Psellus frowned. “Possibly.”
“Well then. If you were him and that’s what’d happened to you, what would you do?”
Psellus leaned back a little in his chair; he felt a need to increase the distance between them. “I hope,” he said, “that I would die rather than betray my country.”
It sounded completely ridiculous, of course, and she didn’t bother to react. She didn’t need to; she didn’t have to point out what Vaatzes’ country had done to him in the first place. This wasn’t getting anywhere, Psellus decided. He was here to get information, not defend himself.
“Fine,” she said. “I’m glad to hear it.”
(She was letting him off lightly, though; she was past his guard, controlling the bind, in a strong position to shrug off his defense and strike home. Which is what you’d do, surely, if your husband had just been driven into exile; you’d be angry. But she was no more angry than frightened. Curious hawk; doesn’t strike or bate. It dawned on him suddenly why he felt so confused. It was as though he didn’t matter.) “I take it,” he persevered, though he knew he was achieving nothing by it, “that you feel the same about treachery.”
She looked at him. “You mean, about betraying the Republic? Well, of course.”
He frowned at her, trying to be intimidating, failing. I’m not concentrating, he realized; there’s something wrong, like one of those tiny splinters that get right in under your skin, too small to see but you can feel them. “The circumstances,” he said slowly, “of your marriage. Let’s go back to that, shall we?”
“If you want.”
He made a show of making himself comfortable in his chair. “When was the first time he became aware of you? How did you meet?”
She was looking at him as though he was standing in front of something she wanted to see, blocking her view. “Which one do you want me to answer first?” she said.
“Why did he want to marry you?”
Another beautiful shrug. “I think he wanted to get married,” she said. “Men do. And my dad wanted to find me a husband.”
“At seventeen? A bit quick off the mark.”
“We never got on,” she said. “I wasn’t happy at home.”

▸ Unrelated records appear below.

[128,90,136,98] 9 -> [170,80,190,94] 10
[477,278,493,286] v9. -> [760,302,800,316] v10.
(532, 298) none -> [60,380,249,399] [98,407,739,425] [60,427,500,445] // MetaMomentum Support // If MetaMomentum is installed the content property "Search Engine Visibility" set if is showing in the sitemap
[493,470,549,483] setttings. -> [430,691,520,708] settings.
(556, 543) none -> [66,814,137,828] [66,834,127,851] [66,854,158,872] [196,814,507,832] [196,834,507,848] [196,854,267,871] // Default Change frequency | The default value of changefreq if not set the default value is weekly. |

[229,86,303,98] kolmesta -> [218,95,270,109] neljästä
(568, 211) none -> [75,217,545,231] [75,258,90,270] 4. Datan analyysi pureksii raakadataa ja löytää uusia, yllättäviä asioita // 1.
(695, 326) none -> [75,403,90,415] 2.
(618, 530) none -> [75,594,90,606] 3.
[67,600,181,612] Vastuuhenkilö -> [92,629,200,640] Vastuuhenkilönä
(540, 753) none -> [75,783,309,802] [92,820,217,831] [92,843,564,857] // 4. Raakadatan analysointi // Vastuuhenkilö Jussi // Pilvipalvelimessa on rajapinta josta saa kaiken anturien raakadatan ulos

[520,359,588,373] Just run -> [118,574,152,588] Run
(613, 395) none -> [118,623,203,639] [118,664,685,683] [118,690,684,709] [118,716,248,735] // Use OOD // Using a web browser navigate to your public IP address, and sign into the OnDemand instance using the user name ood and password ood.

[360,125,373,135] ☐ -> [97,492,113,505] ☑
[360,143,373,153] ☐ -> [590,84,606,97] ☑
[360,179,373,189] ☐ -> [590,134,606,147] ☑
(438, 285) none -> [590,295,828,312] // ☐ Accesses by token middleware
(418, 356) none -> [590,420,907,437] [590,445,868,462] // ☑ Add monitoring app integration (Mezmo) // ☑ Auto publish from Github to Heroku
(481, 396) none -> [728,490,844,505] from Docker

“He wanted you off his hands?”
“Yes.”
Psellus winced. She’s good, he noted ruefully, at that defense. Probably one hell of a cardplayer, if women play cards. Do they? He had to admit he didn’t know. “So your father became aware that his supervisor was looking for a wife, and thought, here’s a fine opportunity, two birds with one stone. Is that how it was?”
“Pretty much.”
He hesitated. It was like when he’d been
a boy, fighting in the playground. He’d been a good fighter; he had the reach, and good reflexes, and he was older than most of the other boys. He threw a good punch, to the nose, chin or mouth. But he was too scared to fight, because he hated the pain — jarring his elbow as he bashed in their faces, skinning his knuckles as he broke their teeth — until the pleasure of inflicting pain ceased to outweigh the discomfort of receiving it. Even hitting them with sticks hurt his hands more than he was prepared to accept. “Was it a deal, then?” he persevered. “Your father and your brother’s promotions, in exchange for you?”
“Yes.”
“I see. And how about the terms of the transaction? Was he buying sight unseen?”
“What does that mean?”
“Did he come and inspect you first, before the deal was finalized? Or wasn’t he bothered?”
She frowned, as though she was having trouble understanding. “He came to dinner at our house,” she said.
“And?”
“He sat next to me. We talked about birds.”